第5話 役立たずの鑑定士はギルドに入る
翌朝、気持ちよく目を覚ました俺は、軽く身支度を整えて宿を後にした。
向かう先は冒険者ギルド。場所は昨晩、宿の主人に銀貨一枚を握らせて聞き出しておいた。
果たして、前世の知識だけで動いているが、冒険者ギルドに俺でも入れるのか、生計を立てていくことができるのか、そんなことはわからない。
だが、今のところ王道の異世界っぽいし、まずは動いてみるべきだろう。
きっと、薬草採取や雑用の依頼だってあるだろう。
まずはこの世界で生き抜くための基盤を作らなければならないのだ。
やる気を絞り出しながら大通りをしばらく歩くと、目的の建物が見えてきた。
周囲の商店よりも一回り大きな木造建築。
入り口に掲げられた看板には、二本の剣が交差する無骨な紋章が刻まれている。
『冒険者ギルド』。
中に入ると、酒場のような喧騒が広がっていた。
笑い声、怒鳴り声、囁き声、金を勘定する音。
前方には広いカウンター、その横の壁には依頼書らしき紙がずらりと貼られている。
受付カウンターへ向かい、声をかけた。
「すいません、冒険者登録を......」
受付嬢はちらりとこちらをみて、事務的に頷く。
「過去に登録経験は?」
「いえ、ないです」
「登録料は金貨一枚ですが、よろしいですか?」
「はい」
「では、こちらに手を」
言われるがまま、右手を水晶玉のついた台にかざす。
カードが差し込まれ、水晶玉がぼんやりと光った。
「はい、いいですよ」
取り出したカードを見ながら、受付嬢が読み上げる。
「くおん、よりと、さん...十七歳...職業は...」
「......鑑定士?ですか?」
「鑑定士です」
何かまずいのか?
登録できない、なんてことは──。
「では金貨一枚になります」
......大丈夫らしい。
ホッと胸を撫で下ろす。
金貨と引き換えに受け取ったカードには、レベルと、右側に大きく「F」の文字が刻まれていた。
「ギルドカードの説明は必要ですか?」
「お願いします」
説明を一通り聞き、カードが仮登録証であること、一ヶ月以内に依頼を一件達成しなければならないことを知る。
まあ、一件くらいなら何とかなるだろう。
「ご質問はございますか?」
丁寧な口調で進める。

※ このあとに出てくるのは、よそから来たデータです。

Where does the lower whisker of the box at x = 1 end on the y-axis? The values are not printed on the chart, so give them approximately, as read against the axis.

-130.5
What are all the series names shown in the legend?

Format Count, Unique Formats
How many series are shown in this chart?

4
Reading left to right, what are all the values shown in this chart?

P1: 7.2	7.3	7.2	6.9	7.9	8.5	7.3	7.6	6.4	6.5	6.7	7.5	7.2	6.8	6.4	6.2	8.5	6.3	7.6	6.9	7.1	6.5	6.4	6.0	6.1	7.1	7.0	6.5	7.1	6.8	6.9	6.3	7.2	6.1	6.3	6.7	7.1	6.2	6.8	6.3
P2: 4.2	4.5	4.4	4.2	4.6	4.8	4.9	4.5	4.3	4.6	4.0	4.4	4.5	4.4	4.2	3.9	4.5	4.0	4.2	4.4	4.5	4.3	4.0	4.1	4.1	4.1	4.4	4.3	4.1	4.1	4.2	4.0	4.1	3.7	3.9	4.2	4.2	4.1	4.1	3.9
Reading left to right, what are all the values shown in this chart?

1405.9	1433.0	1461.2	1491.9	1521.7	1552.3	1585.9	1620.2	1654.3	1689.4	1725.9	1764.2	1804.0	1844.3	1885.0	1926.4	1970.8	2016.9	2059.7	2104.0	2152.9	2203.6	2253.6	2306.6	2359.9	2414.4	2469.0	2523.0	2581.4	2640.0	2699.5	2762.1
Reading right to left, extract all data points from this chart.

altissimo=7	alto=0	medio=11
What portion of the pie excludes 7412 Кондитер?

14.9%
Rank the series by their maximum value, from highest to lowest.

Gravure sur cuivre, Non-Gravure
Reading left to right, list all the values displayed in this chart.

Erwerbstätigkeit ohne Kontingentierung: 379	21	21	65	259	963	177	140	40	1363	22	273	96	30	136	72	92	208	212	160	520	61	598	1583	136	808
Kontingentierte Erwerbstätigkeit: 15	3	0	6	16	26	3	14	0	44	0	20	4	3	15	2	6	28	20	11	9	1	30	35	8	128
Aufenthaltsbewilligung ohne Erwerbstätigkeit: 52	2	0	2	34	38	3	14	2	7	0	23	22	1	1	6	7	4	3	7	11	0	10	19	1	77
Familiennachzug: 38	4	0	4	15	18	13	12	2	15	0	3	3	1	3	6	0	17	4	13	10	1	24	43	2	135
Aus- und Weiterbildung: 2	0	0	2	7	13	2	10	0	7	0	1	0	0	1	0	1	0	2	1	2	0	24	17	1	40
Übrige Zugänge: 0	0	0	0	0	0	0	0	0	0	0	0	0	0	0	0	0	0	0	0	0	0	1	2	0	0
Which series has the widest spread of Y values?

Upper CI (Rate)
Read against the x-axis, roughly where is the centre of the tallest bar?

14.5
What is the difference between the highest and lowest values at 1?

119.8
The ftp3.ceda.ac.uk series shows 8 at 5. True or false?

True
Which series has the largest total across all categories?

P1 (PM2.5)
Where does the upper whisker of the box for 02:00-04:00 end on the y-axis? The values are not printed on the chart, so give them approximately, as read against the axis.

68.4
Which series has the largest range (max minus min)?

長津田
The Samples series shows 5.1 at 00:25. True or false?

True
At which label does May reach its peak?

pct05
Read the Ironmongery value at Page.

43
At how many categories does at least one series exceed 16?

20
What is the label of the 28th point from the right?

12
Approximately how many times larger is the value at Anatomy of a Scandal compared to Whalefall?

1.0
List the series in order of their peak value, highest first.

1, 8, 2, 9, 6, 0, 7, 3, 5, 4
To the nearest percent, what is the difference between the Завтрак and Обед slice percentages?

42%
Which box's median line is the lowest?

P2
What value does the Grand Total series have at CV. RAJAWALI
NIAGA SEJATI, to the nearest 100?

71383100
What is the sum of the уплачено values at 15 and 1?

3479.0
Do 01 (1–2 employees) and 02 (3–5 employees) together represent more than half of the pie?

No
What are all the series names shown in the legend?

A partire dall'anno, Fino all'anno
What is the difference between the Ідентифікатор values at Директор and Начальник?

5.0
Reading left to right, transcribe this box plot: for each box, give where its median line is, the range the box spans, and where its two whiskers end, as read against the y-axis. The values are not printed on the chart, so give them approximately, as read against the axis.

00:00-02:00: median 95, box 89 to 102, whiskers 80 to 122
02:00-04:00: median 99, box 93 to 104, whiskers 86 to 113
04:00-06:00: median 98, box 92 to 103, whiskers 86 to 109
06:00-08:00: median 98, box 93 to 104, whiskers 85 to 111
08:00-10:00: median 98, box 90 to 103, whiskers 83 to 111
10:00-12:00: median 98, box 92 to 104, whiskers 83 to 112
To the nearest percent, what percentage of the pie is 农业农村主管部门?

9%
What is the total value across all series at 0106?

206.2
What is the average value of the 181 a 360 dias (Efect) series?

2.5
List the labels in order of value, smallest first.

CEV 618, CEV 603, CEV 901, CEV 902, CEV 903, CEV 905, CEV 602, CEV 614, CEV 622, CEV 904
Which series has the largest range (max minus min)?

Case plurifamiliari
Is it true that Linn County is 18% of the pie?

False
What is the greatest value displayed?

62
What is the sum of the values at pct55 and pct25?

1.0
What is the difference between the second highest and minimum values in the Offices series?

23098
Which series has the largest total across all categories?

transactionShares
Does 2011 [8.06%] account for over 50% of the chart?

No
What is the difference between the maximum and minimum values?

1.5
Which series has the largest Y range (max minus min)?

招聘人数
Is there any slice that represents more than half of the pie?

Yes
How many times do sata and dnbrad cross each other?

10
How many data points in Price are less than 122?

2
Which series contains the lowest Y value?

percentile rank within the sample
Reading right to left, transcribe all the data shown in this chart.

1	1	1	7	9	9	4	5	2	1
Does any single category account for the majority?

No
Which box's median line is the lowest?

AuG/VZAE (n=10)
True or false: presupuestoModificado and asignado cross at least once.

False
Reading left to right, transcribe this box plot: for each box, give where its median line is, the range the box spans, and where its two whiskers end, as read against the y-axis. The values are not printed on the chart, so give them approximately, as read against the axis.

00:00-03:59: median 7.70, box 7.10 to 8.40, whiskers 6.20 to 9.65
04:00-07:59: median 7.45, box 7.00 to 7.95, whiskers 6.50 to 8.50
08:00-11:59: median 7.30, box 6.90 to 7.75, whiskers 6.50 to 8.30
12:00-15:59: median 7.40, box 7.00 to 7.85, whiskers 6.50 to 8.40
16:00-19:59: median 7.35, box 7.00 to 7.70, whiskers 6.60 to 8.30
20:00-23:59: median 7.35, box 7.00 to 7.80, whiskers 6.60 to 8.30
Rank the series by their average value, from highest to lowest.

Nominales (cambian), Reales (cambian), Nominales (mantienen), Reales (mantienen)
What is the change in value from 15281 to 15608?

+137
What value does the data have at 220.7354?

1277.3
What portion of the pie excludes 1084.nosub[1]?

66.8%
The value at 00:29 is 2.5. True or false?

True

なかなかに感じのいい受付嬢だ。
「いえ、特に……大丈夫です」
「それでは、次のご報告をお待ちしておりますね」
その場を離れようと、後ろへ一歩踏み出した瞬間だった。
「ひゃっ!」
何かにぶつかった。
いや、その何かは少女だった。
俺にぶつかって倒れるほど、か弱い少女。
「あ、ごめん。大丈夫?」
反射的に手を差し伸べる。
その差し伸べた手はなかなか掴まれることなく、じっと伸ばし続けていると、周囲からひそひそと声が聞こえてきた。
「あれ、また、あの子じゃない?」
「......ほら、前にも追い出されてた...」
少女は目の前に差し出された手と周囲を交互に見てから、自力で立ち上がった。
行き場を失った伸ばした手を、俺はそっと引っ込める。
少女は無言で、服についた埃を払っている。
「......あの、ほんと、ごめん」
気まずさに耐えきれず、再度謝った。
だが、先ほどの周囲の声が引っかかる。
俺は、少女に鑑定を発動した。
何も表示されない。
昨日の夕方、銀色の物体を鑑定したときと同じだ。空白。
──そのとき、少女がふと顔をあげた。
フードの奥から、こちらを見る視線。
怯えと、諦めと、どこか諦観した色。
目が合った。
「......」
少女は何も言わず、ギルドの外へ、人混みの中へ消えていった。
「......鑑定、できない?」
ギルドに来る前の高揚は消え、胸の奥に残ったのは、言いようのない違和感だけだった。